Julia Loktev, Regisseurin, Autorin und Videogestalterin, verzichtet auf zu viele Dialoge. Die Kraft des Films entspringt seinen Bildern. Das sind oft weite Naturaufnahmen. Da entstehen Panoramen, in denen die Menschen zu kleinen Farbklecksen ohne Bedeutung werden.

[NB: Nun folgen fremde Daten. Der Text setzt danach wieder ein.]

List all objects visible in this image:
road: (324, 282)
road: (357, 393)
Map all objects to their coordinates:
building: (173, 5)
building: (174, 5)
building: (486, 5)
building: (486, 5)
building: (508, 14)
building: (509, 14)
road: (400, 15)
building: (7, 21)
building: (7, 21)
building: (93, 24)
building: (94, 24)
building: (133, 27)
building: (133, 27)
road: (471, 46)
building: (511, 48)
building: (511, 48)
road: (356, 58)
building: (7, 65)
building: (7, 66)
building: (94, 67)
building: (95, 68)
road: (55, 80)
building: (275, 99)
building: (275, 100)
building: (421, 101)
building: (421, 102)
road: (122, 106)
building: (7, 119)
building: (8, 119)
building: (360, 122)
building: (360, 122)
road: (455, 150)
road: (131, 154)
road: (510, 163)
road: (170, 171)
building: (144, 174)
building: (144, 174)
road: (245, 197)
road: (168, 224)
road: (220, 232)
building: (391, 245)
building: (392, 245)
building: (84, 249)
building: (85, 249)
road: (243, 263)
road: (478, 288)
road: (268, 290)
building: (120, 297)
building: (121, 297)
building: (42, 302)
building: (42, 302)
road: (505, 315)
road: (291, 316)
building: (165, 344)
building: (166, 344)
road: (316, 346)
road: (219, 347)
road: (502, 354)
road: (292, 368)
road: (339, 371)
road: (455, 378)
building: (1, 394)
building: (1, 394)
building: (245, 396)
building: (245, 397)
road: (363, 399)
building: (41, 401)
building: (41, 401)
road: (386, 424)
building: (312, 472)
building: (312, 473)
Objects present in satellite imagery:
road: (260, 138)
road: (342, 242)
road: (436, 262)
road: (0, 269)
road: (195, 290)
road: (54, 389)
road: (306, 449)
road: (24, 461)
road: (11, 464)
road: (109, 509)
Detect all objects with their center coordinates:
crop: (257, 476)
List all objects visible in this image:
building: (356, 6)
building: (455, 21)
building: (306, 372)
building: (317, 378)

Hani Furstenberg, Gael García Bernal und Bidzina Gujabidze tragen das archaische Geschehen mit ihrer Präsenz. An einer Stelle der handlungsarmen Geschichte gibt es einen Zwischenfall, der hier wegen der Spannung nicht näher beschrieben werden soll. Dieser Zwischenfall bewirkt, dass die Liebenden erstmals begreifen, dass sie im Grunde immer aneinander vorbei reden und leben. Sie haben sich eigentlich nie wirklich etwas zu sagen. Die daraus resultierenden Gedankenströme sind grausam und schmerzhaft.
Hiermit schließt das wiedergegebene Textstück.